So long Hong Kong, and the Macau Apocalypse Trade

These are dark times. It’s been over 6 years since I began writing for CalvinAyre. I have to say, it has been fantastic, and I couldn’t be more thankful to the staff for the freedom they have given me to speak my own voice. As I look at the world crumbling in fear, distrust, mutual recriminations and accusations; as I see trade barriers rise up higher and higher and the cloud of war get thicker; as I see reason fly out the window amid wild racial tensions and censorship intensify as more and more are afraid to speak their minds amid the gathering force of mobs; it’s sites like these that stand for economic liberty that give me hope that there are still people to talk to in this world. I know there always will be, and that keeps me from losing my mind.

True, gambling proper is not my passion. I don’t play poker, I don’t visit casinos, I don’t stake money on games of chance, and I’ve never been to Macau. But in a way, I gamble for a living. I am an economic forecaster, and I stake my own money on my own view of the world. At least in that way I know the thrill of gambling. The only difference is that instead of betting on a game, I bet on reality. I’ve always imagined in the childish part of my mind that when I ultimately win, I would have happiness and security. But now that it is actually happening and I see the world tearing itself apart, mostly what I feel is sadness. A bit of relief that at least I saw it coming, but mostly sadness. In the center of that sadness is a kernel of optimism and hope that will never be extinguished, but right now it’s hard to drill down deep enough to really feel it.

- **Record excerpts**:

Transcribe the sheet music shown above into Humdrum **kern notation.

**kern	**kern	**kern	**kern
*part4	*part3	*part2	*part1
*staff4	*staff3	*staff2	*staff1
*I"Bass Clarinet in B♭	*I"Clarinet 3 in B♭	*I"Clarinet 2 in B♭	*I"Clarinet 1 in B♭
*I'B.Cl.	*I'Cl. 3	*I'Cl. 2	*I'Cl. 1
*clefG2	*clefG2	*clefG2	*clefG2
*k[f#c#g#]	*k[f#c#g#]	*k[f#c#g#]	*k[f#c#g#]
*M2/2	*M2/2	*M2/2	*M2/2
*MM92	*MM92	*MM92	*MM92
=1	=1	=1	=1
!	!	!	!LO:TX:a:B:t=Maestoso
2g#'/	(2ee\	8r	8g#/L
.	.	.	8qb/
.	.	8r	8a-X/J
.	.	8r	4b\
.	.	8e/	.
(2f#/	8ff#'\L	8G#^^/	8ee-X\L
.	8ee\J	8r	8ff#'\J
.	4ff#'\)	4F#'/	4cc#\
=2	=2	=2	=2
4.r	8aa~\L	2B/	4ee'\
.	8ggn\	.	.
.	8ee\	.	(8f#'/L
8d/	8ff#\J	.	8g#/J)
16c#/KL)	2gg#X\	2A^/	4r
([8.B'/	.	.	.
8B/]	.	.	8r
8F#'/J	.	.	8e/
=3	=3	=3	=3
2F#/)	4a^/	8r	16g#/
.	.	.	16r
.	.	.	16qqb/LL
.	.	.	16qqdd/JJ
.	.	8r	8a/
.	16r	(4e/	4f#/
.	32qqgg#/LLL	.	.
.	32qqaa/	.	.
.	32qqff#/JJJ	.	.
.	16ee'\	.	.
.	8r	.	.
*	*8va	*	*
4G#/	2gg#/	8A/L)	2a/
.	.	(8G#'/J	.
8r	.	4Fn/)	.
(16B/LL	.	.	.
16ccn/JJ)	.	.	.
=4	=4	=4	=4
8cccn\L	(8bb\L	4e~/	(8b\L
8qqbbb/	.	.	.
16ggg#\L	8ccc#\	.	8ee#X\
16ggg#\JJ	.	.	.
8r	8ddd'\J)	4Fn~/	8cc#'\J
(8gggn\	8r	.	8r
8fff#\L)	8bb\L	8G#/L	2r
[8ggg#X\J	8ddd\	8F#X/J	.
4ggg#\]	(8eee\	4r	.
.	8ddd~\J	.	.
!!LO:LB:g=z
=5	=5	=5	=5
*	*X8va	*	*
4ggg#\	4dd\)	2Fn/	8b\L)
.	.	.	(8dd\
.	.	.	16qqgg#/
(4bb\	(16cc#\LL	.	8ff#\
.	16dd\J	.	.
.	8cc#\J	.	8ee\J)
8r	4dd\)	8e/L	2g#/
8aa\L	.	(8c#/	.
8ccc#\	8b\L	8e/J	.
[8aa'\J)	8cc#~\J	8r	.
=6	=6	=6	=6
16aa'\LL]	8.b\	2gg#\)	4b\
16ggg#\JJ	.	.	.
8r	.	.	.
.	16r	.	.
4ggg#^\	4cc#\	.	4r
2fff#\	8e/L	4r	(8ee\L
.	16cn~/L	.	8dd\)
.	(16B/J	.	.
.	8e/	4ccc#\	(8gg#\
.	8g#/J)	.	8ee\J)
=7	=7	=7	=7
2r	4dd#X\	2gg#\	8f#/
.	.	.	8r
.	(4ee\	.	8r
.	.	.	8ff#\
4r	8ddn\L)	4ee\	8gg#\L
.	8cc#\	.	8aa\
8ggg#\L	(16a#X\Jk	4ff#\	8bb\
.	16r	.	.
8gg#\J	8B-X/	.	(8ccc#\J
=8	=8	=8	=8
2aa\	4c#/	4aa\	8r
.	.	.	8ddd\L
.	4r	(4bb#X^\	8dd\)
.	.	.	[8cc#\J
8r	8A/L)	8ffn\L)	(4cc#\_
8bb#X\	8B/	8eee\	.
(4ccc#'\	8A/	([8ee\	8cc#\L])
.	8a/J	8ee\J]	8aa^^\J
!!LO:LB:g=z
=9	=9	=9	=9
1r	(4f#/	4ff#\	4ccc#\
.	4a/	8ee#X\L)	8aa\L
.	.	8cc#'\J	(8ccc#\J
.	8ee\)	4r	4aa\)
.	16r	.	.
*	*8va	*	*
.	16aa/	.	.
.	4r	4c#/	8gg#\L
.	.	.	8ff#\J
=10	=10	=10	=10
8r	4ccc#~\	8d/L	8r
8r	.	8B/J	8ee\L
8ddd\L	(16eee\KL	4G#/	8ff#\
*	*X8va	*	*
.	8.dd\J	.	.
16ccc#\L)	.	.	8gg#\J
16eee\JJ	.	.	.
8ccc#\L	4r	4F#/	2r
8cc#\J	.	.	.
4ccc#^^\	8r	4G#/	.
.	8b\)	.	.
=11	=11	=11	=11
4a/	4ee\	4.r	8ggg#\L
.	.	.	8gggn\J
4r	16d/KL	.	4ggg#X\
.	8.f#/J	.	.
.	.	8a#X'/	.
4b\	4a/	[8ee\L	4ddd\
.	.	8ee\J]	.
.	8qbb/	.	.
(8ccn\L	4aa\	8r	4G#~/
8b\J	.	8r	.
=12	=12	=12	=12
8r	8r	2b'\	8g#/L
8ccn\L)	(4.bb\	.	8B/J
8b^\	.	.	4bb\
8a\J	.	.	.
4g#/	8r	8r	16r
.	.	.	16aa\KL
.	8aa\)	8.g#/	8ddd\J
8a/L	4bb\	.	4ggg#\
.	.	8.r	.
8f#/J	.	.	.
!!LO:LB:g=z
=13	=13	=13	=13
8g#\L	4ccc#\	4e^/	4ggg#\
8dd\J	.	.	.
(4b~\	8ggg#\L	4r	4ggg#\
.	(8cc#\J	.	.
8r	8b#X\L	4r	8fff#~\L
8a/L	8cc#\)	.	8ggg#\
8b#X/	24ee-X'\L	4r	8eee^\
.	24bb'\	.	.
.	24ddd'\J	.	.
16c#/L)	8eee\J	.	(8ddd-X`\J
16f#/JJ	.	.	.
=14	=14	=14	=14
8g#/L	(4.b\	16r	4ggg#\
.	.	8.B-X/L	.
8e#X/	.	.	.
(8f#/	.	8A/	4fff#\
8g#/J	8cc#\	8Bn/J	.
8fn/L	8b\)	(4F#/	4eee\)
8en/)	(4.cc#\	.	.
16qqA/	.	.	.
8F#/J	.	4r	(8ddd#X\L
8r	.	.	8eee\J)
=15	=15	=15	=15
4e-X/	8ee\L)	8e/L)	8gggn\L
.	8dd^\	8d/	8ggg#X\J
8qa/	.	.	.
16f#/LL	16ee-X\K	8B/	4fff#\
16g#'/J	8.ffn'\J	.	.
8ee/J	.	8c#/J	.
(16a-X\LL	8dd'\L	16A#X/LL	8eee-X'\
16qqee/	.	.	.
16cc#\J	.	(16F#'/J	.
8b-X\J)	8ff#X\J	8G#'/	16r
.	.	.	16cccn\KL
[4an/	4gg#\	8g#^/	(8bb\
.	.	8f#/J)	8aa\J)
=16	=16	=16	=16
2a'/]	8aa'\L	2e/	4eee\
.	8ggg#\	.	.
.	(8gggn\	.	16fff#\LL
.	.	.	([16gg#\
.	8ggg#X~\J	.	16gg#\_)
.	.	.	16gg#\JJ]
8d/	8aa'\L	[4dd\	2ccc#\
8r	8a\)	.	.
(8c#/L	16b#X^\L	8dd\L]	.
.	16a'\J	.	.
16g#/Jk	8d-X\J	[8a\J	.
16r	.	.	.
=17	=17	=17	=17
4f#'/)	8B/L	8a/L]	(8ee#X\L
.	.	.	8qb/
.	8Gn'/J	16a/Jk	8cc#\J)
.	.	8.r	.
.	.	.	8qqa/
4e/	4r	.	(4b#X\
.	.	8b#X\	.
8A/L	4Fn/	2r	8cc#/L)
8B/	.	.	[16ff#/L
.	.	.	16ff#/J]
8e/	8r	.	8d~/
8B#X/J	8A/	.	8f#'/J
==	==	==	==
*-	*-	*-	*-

- **Task**: From the Macau piece above, extract the passage from "These are dark" up to and including "losing my mind." and reproduce it verbatim.

- **Solution for this task**:
These are dark times. It’s been over 6 years since I began writing for CalvinAyre. I have to say, it has been fantastic, and I couldn’t be more thankful to the staff for the freedom they have given me to speak my own voice. As I look at the world crumbling in fear, distrust, mutual recriminations and accusations; as I see trade barriers rise up higher and higher and the cloud of war get thicker; as I see reason fly out the window amid wild racial tensions and censorship intensify as more and more are afraid to speak their minds amid the gathering force of mobs; it’s sites like these that stand for economic liberty that give me hope that there are still people to talk to in this world. I know there always will be, and that keeps me from losing my mind.